DUCATI MAKES A DOZEN: Volkswagen's Audi is said to be eyeing motorcycle maker Ducati to exploit its engine technology.
BERLIN, Germany - Ferdinand Piech is expected to receive shareholder backing for a third term as chairman at the annual general meeting on Thursday, April 19, 2012, two days after he turns 75.
If Piech serves out the five-year period, the balding Austrian will become the oldest-ever chairman of a listed German company.
Helmut Becker, a former chief economist at Bayerische Motoren Werke who now runs a consulting business in Munich, told Reuters: "Piech is still the undisputed leader of VW. He has his finger in every pie that VW management bakes."
It was Piech who spearheaded VW's expansion to an eleven-brand entity that makes everything from fuel-efficient city cars to 40-tonne trucks. When he was CEO, VW bought ultra-luxury nameplates Bugatti, Bentley and Lamborghini and integrated the mass-market Seat and Skoda brands.
And the buying spree isn't over yet. VW's luxury division Audi is expected to announce the purchase of motorcycle company Ducati ahead of the AGM. Piech, himself a Ducati owner, has long coveted the Italian company for its expertise in design and light engines.

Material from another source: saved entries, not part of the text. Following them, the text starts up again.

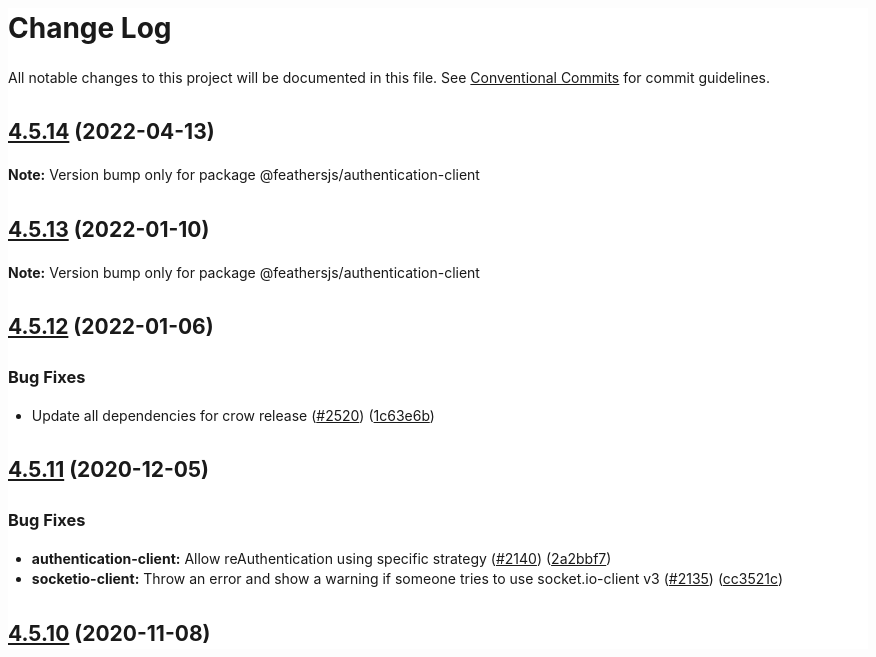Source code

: # Change Log

All notable changes to this project will be documented in this file.
See [Conventional Commits](https://conventionalcommits.org) for commit guidelines.

## [4.5.14](https://github.com/feathersjs/feathers/compare/v4.5.13...v4.5.14) (2022-04-13)

**Note:** Version bump only for package @feathersjs/authentication-client





## [4.5.13](https://github.com/feathersjs/feathers/compare/v4.5.12...v4.5.13) (2022-01-10)

**Note:** Version bump only for package @feathersjs/authentication-client





## [4.5.12](https://github.com/feathersjs/feathers/compare/v4.5.11...v4.5.12) (2022-01-06)


### Bug Fixes

* Update all dependencies for crow release ([#2520](https://github.com/feathersjs/feathers/issues/2520)) ([1c63e6b](https://github.com/feathersjs/feathers/commit/1c63e6be37ff85edbe8dd318415ca6919864c033))





## [4.5.11](https://github.com/feathersjs/feathers/compare/v4.5.10...v4.5.11) (2020-12-05)


### Bug Fixes

* **authentication-client:** Allow reAuthentication using specific strategy ([#2140](https://github.com/feathersjs/feathers/issues/2140)) ([2a2bbf7](https://github.com/feathersjs/feathers/commit/2a2bbf7f8ee6d32b9fac8afab3421286b06e6443))
* **socketio-client:** Throw an error and show a warning if someone tries to use socket.io-client v3 ([#2135](https://github.com/feathersjs/feathers/issues/2135)) ([cc3521c](https://github.com/feathersjs/feathers/commit/cc3521c935a1cbd690e29b7057998e3898f282db))





## [4.5.10](https://github.com/feathersjs/feathers/compare/v4.5.9...v4.5.10) (2020-11-08)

Buying Ducati raises the VW brand portfolio to twelve, a number that Piech said in 2009 would be the perfect size for the VW group.
But for some analysts, the Ducati deal is a risky sideshow that reinforces the view of Piech as a stubborn leader who is sometimes driven by whims that defy industrial logic and which even his fellow managers don't understand.
One of his most disputed decisions was the development of a flagship sedan called the Phaeton at a cost of more than 1 billion euros to take the VW brand upscale. The Phaeton's lavish plant in Dresden, Germany, operated below capacity for years and the model was withdrawn in the US after it failed to meet sales targets.
FROM LOSS TO PROFIT
A grandson of Ferdinand Porsche, the founder of the sportscar maker who developed the Beetle under a 1934 contract with the Nazis, Piech took the reins at Audi in 1988 before he joined the parent company.
He developed the brand's pioneering Quattro all-wheel drive technology which helped Audi overcome its image as a maker of bland vehicles, paving the way for the Ingolstadt-based manufacturer to rival BMW and Mercedes-Benz for the world's luxury-market crown.
When he became CEO of VW in 1993, the company was losing money, prompting Piech to cut pay and working hours at German plants, and streamline production by sharing parts among models and brands. The steps helped turn a loss of about 1 billion euros into a 2.6 billion-euro profit in 2002 when Piech was elected chairman.
One of Piech's biggest victories may have been turning the tables on Porsche in the sportscar maker's botched takeover of VW in 2009. Piech initially backed the plan, though changed sides as Porsche's financing unraveled, opening the door for VW to acquire 49.9% of the Stuttgart-based company.
Porsche's holding company, controlled by the Porsche and Piech families, holds a majority of VW common stock. VW, in turn, is now aiming to buy the remaining 50.1% of Porsche's automaking business after abandoning a planned merger.
Under Winterkorn's leadership, VW pushed ahead with global expansion, took controlling stakes in Scania and fellow truck maker MAN and is now combining with Porsche. Group profit surged by more than half last year to 11.3 billion euros as vehicle sales rose 14.3% to a record 8.16 million units.
VW surpassed Toyota as the world's second biggest car maker and wants to clinch the top spot, currently held by General Motors, no later than 2018.